Exercise requirements
When you reach the line containing "micrograph exhibits a" in the records below, start copying exactly, and stop once you have copied the line containing "cytoplasmic/membranous and nuclear".

※ ※ ※

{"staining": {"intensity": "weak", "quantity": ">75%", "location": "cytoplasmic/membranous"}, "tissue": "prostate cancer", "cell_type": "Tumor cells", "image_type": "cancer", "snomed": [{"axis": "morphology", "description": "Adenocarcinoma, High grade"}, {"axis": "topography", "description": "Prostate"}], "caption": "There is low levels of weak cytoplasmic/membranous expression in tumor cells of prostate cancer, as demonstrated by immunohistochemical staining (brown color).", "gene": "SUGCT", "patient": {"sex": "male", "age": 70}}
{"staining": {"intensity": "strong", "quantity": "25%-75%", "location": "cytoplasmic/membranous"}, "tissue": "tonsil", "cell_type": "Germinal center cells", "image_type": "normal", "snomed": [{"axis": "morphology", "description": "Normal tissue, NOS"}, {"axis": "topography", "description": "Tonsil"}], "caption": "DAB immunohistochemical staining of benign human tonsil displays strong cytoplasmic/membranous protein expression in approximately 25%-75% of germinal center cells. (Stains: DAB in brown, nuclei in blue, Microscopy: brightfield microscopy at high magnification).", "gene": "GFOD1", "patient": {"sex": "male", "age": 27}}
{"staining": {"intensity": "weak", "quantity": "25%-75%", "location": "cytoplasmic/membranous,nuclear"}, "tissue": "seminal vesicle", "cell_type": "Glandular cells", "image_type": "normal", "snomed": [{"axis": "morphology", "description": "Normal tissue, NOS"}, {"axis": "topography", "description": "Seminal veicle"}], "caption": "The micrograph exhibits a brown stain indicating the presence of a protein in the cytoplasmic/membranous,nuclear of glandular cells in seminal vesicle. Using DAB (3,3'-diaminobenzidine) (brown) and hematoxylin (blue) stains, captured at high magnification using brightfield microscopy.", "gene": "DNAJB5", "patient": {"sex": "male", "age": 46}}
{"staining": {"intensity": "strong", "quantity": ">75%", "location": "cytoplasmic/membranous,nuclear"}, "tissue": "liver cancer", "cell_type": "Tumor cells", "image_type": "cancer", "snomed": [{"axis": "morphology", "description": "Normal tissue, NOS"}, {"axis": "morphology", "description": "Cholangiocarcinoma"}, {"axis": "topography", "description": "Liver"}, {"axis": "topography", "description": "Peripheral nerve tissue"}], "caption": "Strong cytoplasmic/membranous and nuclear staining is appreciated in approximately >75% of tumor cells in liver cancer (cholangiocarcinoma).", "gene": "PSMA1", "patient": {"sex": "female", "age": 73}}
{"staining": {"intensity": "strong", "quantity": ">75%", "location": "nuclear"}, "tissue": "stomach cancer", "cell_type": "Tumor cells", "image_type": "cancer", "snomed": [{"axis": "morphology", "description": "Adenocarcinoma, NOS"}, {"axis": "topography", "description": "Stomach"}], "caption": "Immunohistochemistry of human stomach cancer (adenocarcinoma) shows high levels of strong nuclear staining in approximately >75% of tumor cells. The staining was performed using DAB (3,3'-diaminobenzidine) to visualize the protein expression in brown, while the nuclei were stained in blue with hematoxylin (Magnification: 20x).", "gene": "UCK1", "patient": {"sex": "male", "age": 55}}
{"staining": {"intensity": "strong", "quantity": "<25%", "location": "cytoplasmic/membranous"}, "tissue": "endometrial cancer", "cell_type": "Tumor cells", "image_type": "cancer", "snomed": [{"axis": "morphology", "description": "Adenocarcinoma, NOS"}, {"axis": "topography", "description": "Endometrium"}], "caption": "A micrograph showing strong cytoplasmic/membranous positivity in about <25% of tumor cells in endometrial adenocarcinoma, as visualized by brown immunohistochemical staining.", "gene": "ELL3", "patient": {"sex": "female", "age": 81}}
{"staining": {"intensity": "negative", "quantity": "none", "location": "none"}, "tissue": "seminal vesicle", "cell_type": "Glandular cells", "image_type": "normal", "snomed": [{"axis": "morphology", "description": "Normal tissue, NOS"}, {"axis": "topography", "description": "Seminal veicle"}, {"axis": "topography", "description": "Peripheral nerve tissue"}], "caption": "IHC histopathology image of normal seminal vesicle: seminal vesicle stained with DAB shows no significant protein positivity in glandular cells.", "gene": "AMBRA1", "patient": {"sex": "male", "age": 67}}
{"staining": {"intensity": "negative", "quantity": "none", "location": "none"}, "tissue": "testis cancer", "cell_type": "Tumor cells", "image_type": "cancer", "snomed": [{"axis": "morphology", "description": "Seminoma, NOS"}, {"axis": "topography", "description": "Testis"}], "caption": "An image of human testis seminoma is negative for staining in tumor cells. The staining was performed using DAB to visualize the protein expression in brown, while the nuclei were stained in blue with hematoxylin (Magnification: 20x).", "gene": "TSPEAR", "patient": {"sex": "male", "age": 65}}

※ ※ ※

Exercise solution
{"staining": {"intensity": "weak", "quantity": "25%-75%", "location": "cytoplasmic/membranous,nuclear"}, "tissue": "seminal vesicle", "cell_type": "Glandular cells", "image_type": "normal", "snomed": [{"axis": "morphology", "description": "Normal tissue, NOS"}, {"axis": "topography", "description": "Seminal veicle"}], "caption": "The micrograph exhibits a brown stain indicating the presence of a protein in the cytoplasmic/membranous,nuclear of glandular cells in seminal vesicle. Using DAB (3,3'-diaminobenzidine) (brown) and hematoxylin (blue) stains, captured at high magnification using brightfield microscopy.", "gene": "DNAJB5", "patient": {"sex": "male", "age": 46}}
{"staining": {"intensity": "strong", "quantity": ">75%", "location": "cytoplasmic/membranous,nuclear"}, "tissue": "liver cancer", "cell_type": "Tumor cells", "image_type": "cancer", "snomed": [{"axis": "morphology", "description": "Normal tissue, NOS"}, {"axis": "morphology", "description": "Cholangiocarcinoma"}, {"axis": "topography", "description": "Liver"}, {"axis": "topography", "description": "Peripheral nerve tissue"}], "caption": "Strong cytoplasmic/membranous and nuclear staining is appreciated in approximately >75% of tumor cells in liver cancer (cholangiocarcinoma).", "gene": "PSMA1", "patient": {"sex": "female", "age": 73}}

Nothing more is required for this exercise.